▸ **What this task involves**:
When the line with "two overhead doors" turns up below, begin repeating exactly, and carry on through the line with "If you see a"; no pictures go into the copy.

▸ **Data for review**:

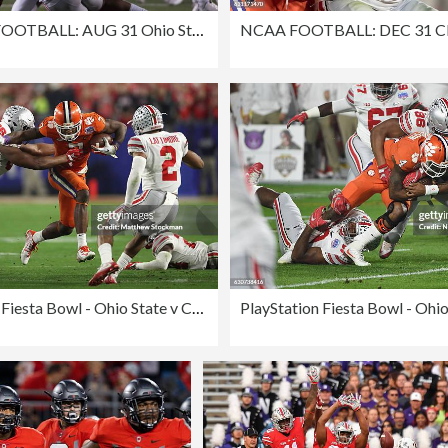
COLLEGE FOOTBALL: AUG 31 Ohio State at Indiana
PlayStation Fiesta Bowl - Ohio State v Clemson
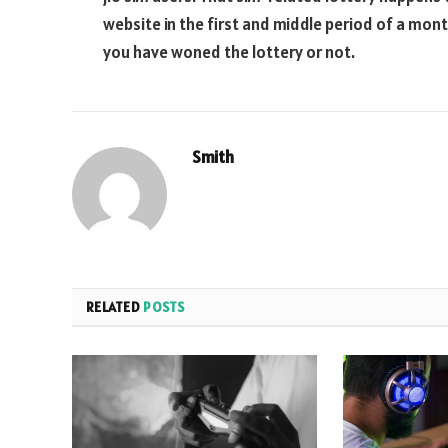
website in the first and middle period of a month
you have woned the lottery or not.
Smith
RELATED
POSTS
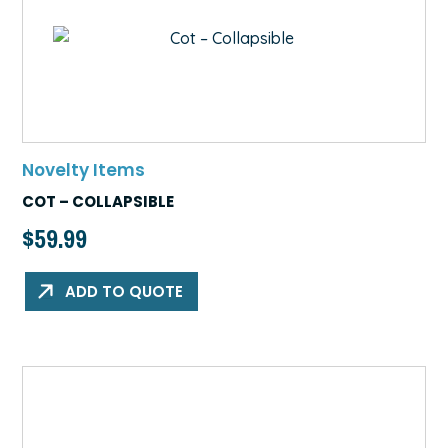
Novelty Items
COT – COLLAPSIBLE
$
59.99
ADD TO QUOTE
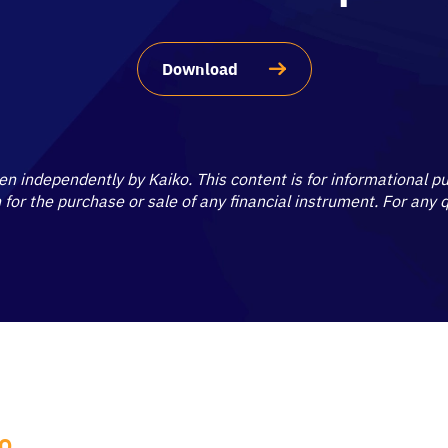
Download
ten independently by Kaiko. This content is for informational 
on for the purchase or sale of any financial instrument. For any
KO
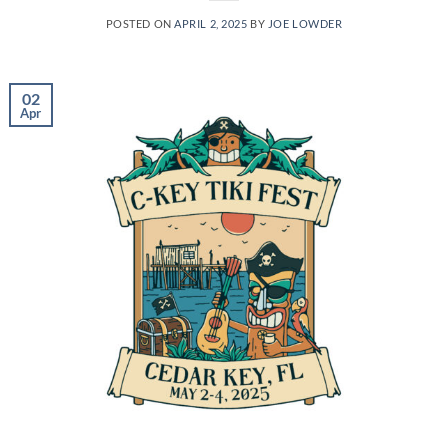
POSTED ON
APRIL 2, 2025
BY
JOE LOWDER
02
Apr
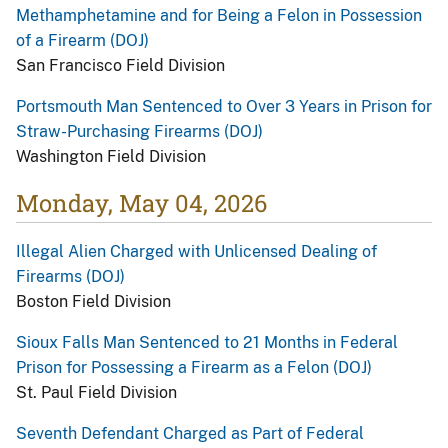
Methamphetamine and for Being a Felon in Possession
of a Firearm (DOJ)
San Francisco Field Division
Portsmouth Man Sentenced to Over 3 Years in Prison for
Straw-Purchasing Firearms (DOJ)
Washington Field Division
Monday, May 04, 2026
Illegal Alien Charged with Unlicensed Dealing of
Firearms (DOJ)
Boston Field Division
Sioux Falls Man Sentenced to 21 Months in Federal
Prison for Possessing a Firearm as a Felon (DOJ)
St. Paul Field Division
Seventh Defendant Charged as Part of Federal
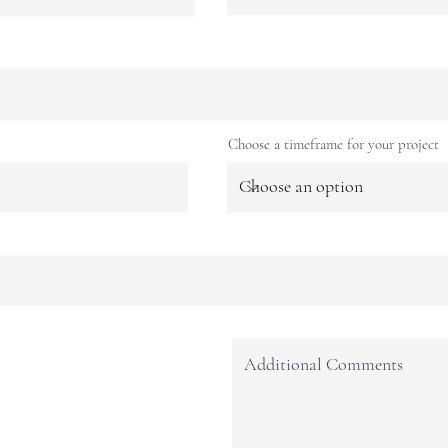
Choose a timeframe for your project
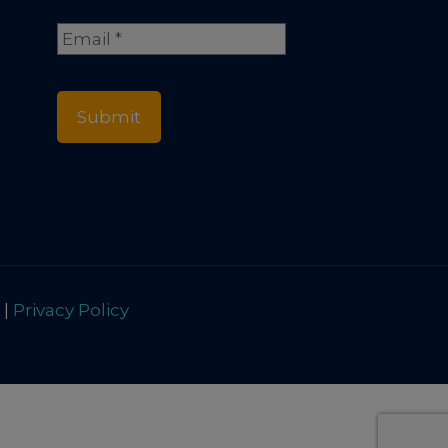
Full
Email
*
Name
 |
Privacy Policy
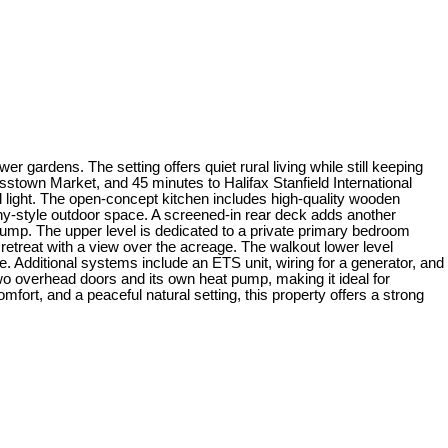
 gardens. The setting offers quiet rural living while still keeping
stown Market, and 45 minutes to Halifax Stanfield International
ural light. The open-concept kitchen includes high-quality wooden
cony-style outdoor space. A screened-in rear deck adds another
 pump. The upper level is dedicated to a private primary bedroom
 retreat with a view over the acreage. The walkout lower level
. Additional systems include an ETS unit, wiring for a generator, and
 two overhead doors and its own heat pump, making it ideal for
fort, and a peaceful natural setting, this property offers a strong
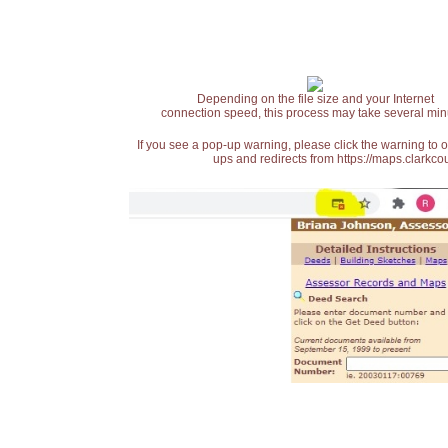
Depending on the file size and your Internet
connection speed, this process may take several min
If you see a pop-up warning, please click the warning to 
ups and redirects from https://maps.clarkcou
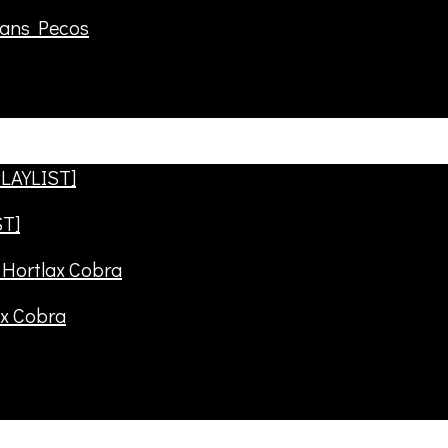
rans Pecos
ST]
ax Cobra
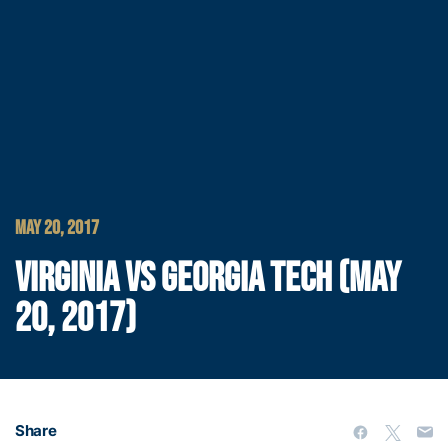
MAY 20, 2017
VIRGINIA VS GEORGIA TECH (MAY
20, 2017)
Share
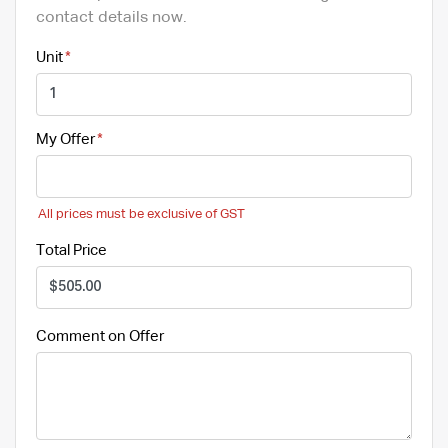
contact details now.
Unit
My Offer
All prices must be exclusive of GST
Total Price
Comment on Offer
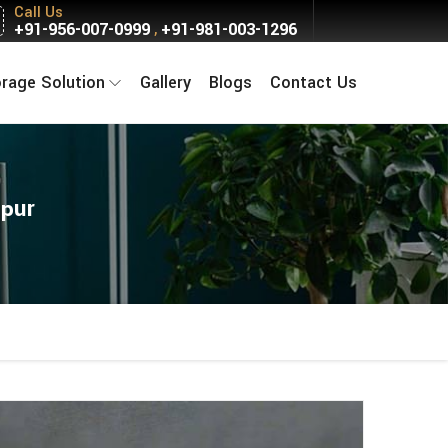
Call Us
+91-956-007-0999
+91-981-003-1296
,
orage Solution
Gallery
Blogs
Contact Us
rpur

▸ **Answer section**:
 two overhead doors and its own heat pump, making it ideal for
fort, and a peaceful natural setting, this property offers a strong
Depending on the file size and your Internet
connection speed, this process may take several min
If you see a pop-up warning, please click the warning to 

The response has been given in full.